Protect the foreign cars corporations, and let the American brands file bankruptcy. :thepan:

Brett
11-14-08, 10:20 AM
Who here has suggested "protecting" foreign car companies? Not shutting them down is not protection. Its not realistic to ban foreign cars anyway. The rest of the world could destruct us by de-leveraging their trillions of dollars held in reserve, which they would if we didnt buy their crap anymore. The main reason they hold those reserves is to prop up the dollar artificially, thats the price we pay for being a debtor nation.

dkozloski
11-14-08, 10:38 AM
After the stock market crash of 1929, a misguided Congress enacted the Smoot-Hawley Tariff Act on imports. Within 6 months U.S. exports dropped by 50% as the foreign nations retaliated and one in four Americans had lost their jobs. You don't get out of a depression by killing foreign trade. You build foreign trade. Protectionism is the last thing you want. It sounds good to stop imports but in reality you finish off what little foreign trade you have left.

MauiV
11-14-08, 10:48 AM
The one benefit of a weak dollar is that now the cost of production in the US is lower on the global scale so the desire to ship jobs overseas slows down in theory.

American car makers lost an entire generation by producing utter crap from the mid-late 70's to lets say 1990ish. Todays 40 and under crowd grew up with new cars that were garbage. They listened to their parents and their friends parents bitch and moan about their car that was always broke down or that pieces were falling off of so they turned to imports and I cant say I blame them.
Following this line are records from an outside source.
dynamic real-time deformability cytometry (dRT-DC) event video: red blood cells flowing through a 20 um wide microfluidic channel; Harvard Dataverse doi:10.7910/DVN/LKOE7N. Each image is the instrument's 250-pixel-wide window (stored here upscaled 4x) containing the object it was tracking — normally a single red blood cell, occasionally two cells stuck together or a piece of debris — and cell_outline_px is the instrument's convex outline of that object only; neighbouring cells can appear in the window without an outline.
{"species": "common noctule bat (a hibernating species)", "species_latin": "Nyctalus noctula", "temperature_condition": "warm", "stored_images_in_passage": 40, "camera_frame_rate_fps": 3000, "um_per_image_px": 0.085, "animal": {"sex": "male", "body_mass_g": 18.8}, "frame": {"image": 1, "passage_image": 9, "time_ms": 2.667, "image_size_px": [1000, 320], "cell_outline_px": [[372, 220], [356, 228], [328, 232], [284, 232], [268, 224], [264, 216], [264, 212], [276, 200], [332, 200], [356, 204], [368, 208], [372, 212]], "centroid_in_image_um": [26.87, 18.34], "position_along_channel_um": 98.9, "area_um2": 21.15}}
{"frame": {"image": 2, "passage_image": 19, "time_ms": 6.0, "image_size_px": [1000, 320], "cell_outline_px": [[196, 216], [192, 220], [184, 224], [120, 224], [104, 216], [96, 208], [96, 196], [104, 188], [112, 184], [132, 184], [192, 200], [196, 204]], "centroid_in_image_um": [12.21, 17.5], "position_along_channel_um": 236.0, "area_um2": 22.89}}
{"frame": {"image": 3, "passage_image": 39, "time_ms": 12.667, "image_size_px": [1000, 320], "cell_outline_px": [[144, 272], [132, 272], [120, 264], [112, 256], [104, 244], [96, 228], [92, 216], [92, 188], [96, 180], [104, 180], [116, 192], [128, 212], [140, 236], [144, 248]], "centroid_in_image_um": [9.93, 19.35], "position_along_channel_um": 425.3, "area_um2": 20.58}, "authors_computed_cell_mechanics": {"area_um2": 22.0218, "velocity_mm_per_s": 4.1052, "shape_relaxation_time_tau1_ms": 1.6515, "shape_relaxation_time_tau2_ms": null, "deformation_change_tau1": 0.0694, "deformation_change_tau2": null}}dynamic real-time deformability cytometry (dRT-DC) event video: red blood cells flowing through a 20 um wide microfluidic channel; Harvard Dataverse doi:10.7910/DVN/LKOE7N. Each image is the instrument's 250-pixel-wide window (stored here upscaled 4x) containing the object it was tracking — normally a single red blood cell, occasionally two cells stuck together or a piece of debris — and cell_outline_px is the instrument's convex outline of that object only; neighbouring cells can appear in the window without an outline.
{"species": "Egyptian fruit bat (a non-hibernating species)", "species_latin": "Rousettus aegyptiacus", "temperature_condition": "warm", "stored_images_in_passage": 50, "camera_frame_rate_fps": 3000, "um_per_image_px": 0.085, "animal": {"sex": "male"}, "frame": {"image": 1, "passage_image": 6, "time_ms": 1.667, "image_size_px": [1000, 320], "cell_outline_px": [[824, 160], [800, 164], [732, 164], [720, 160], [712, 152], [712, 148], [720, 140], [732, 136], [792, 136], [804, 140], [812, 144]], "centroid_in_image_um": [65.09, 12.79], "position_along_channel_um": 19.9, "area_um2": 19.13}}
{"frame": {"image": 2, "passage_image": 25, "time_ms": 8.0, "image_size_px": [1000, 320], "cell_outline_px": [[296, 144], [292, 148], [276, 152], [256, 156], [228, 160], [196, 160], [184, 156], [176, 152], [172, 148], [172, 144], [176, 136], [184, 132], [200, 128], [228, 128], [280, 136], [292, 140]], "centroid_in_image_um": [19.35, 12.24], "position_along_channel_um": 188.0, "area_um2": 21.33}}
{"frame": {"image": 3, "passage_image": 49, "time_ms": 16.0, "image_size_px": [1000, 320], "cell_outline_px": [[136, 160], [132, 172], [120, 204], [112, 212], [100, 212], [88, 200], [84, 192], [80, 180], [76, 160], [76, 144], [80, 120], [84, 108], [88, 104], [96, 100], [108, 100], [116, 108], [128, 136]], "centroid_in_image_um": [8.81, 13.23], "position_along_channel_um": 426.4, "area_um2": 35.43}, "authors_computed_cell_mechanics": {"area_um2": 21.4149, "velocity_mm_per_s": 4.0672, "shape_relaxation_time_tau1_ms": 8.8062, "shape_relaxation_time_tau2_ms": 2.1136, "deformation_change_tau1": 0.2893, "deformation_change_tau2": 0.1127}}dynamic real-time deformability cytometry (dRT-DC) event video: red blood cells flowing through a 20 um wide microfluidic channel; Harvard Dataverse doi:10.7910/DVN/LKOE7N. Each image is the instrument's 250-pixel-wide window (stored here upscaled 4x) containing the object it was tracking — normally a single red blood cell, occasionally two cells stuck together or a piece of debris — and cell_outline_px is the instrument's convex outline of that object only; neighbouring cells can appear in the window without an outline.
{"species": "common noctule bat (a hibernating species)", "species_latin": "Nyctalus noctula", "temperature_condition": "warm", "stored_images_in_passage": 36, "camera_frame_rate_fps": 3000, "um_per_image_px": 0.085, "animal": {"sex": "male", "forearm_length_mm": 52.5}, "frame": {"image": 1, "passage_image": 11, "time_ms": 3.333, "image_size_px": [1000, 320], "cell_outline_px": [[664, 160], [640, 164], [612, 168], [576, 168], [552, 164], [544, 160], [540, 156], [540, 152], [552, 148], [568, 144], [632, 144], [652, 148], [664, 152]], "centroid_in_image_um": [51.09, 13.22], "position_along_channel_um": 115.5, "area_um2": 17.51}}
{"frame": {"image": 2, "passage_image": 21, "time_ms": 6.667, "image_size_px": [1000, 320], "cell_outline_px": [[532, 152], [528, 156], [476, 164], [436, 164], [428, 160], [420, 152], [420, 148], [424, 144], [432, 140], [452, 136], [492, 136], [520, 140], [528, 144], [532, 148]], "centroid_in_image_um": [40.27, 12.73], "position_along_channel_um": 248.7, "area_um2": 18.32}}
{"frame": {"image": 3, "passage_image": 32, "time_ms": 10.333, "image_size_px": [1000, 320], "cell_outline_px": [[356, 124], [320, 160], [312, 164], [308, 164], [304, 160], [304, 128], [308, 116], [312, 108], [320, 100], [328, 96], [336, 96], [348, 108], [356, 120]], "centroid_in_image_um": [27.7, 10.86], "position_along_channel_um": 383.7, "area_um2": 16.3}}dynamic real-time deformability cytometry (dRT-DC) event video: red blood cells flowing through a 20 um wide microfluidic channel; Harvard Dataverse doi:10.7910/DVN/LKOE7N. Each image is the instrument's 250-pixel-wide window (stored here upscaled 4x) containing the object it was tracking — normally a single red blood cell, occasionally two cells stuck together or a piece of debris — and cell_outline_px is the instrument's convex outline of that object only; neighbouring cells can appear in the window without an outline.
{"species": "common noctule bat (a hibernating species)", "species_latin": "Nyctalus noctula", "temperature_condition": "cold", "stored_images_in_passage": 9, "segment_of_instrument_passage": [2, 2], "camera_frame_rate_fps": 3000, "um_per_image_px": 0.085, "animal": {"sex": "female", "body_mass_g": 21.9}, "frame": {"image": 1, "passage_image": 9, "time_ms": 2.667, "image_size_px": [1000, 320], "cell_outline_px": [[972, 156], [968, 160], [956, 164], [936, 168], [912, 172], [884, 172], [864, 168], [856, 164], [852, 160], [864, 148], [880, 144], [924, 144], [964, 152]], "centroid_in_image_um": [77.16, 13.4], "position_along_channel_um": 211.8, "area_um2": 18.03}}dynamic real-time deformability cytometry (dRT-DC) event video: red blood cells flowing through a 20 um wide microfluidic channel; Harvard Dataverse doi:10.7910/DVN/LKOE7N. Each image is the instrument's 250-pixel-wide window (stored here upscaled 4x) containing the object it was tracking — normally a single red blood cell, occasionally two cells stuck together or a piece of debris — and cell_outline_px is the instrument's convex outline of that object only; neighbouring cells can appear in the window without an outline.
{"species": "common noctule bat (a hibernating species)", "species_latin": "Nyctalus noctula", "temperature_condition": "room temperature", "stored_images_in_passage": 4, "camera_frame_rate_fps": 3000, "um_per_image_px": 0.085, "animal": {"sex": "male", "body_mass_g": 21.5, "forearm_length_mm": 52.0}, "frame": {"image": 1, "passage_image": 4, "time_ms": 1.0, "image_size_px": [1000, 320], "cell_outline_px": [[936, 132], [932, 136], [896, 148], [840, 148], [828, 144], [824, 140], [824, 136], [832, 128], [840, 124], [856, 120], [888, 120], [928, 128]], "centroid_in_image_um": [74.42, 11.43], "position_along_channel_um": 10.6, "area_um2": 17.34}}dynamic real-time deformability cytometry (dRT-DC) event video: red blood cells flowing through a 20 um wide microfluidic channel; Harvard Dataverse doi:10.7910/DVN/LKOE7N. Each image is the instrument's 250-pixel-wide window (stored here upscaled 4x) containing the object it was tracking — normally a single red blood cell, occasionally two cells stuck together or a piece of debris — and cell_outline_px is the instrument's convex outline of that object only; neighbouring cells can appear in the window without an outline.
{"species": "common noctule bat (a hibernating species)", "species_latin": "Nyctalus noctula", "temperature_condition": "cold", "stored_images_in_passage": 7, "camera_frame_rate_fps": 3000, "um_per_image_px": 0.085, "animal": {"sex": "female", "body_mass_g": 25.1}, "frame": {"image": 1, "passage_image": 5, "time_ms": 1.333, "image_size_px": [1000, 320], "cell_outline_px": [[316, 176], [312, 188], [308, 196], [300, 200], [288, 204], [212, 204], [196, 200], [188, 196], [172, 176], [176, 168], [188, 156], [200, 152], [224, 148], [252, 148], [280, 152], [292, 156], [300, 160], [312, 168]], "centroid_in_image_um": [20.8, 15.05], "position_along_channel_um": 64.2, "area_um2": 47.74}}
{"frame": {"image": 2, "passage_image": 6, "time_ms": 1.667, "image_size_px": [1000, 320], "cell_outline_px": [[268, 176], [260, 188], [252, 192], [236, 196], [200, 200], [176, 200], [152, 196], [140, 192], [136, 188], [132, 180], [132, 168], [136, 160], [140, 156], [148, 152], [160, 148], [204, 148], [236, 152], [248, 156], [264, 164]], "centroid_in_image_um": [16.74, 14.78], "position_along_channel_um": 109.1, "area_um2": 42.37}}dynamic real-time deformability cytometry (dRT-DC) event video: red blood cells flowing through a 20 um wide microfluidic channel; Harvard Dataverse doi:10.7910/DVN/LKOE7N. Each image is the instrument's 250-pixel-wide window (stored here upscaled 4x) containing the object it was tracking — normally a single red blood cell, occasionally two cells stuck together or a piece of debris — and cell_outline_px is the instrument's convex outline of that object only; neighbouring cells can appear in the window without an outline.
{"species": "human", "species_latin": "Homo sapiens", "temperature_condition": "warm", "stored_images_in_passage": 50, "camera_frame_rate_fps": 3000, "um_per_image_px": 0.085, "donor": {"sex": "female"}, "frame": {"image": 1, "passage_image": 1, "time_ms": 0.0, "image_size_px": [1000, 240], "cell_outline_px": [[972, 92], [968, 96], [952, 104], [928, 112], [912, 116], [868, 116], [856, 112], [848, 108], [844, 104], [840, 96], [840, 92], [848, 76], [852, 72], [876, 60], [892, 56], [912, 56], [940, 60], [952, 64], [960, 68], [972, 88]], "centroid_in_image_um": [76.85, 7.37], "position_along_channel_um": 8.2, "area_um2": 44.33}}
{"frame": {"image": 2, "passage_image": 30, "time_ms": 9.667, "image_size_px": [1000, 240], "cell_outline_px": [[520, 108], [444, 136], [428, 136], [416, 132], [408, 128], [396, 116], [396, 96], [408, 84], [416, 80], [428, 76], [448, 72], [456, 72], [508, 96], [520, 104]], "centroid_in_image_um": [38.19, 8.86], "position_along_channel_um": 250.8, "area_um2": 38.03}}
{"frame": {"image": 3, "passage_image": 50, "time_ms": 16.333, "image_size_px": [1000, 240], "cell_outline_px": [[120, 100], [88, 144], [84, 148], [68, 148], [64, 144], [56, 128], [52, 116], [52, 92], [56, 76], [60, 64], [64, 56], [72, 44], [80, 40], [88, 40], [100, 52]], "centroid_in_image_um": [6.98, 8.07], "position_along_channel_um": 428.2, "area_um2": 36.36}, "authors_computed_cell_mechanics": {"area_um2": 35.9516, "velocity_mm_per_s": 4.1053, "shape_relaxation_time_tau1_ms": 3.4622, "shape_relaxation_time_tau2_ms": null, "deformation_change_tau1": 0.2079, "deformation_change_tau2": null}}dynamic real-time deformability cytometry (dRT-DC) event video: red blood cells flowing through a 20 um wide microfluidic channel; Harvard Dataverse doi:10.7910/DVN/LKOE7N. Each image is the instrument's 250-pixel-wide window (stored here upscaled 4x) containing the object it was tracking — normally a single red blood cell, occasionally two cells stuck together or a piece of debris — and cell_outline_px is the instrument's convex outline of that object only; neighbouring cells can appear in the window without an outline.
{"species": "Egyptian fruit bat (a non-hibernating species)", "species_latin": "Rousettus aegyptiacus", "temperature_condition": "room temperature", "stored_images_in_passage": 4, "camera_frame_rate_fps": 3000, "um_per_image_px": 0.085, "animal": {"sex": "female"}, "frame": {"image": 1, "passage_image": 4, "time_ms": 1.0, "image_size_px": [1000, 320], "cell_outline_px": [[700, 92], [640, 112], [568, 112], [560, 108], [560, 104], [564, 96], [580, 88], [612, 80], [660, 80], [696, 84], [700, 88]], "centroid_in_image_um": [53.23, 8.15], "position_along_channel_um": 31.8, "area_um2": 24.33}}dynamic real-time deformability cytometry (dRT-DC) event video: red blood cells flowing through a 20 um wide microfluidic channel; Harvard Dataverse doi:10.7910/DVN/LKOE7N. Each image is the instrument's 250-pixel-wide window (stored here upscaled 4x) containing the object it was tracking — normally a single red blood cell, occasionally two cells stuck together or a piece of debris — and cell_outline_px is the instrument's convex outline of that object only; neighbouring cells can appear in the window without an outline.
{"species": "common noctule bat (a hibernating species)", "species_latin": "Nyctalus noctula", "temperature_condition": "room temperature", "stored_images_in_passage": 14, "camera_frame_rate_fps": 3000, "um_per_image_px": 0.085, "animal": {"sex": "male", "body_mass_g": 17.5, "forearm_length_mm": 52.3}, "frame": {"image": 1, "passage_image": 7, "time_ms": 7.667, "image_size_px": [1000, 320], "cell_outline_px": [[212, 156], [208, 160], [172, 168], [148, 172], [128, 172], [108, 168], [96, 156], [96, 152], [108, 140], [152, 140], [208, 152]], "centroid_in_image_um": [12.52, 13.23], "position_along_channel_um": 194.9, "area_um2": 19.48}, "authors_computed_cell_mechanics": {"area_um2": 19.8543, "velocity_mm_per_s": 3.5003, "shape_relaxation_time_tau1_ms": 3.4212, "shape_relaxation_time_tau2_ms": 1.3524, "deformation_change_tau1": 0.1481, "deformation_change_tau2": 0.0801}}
I have owned foreign and domestic and I dont show loyalty to one brand over another. I buy a car because I like THAT car and Im not going to piss money away just to "support" a domestic company.

I live in a local economy where GM, Ford and Toyota employee a lot of people, not just in auto assembly plants but also in auto parts plants. Those plants make parts for a wide variety of companies, not just the "domestics" even though Toyota, Hyundai, Subaru, BMW, Mercedes, Honda and others build cars right here in this nation.

Jesda
11-14-08, 10:58 AM
Well these are hard times and perhaps extreme measures should be called upon: BAN ALL FOREIGN CARS (temporarily)!. Leave us with just GM's and Ford's.

Yes, remind people of how amazing American-branded cars are by forcing them into Aveos. All you would achieve is driving up the resale values of foreign-brand cars.

dkozloski
11-14-08, 11:25 AM
It never ceases to amaze me how little Americans know of their own history and how eager they are to repeat the same mistakes over and over.

Brett
11-14-08, 11:40 AM
A lack of understanding by the American Public as to how the World Economic system actually works is one of the main reasons the people havent thrown out our entire government. If people really realized how our government has been functioning for the last decade or so they would be appaled.

GailyBedight
11-14-08, 07:52 PM
"Those who do not study history are doomed to repeat it." Unions are hanging on by way of political and financial influence. In the major Eastern cities they rule and will do whatever is necessary to hold onto their power. I've worked union and non-union. Was a member of the laborers local and the operating engineers local in New Jersey. In the 70's when the operating engineers went out on strike 7 people died before it was settled. A non union contractor was awarded a contract to repair many miles of I-95 in Rhode Island. They mobilized and after the first weekend every piece of equipment they had was inoperable.

I've worked in assembly plants as a contractor and as an equipment supplier. As a contractor the maintenance department had the right to review every scope of work and determine if they wanted to perform the work or let it go to a contractor - if there was overtime they took it, if it was dirty or difficult they didn't.

This bailout is payback for the support of the unions to the democrats. If this gets shoved down our throats then this is a major indicator of what will follow.

Let's bailout Detroit, Phoenix, California, K Mart, Macy's, Chuckie Cheese, Wal Mart - OOPS their profit is up 10%.

Where does it end? Whatever happened to free market and accountability.

Sorry for ranting but this really rubs me the wrong way.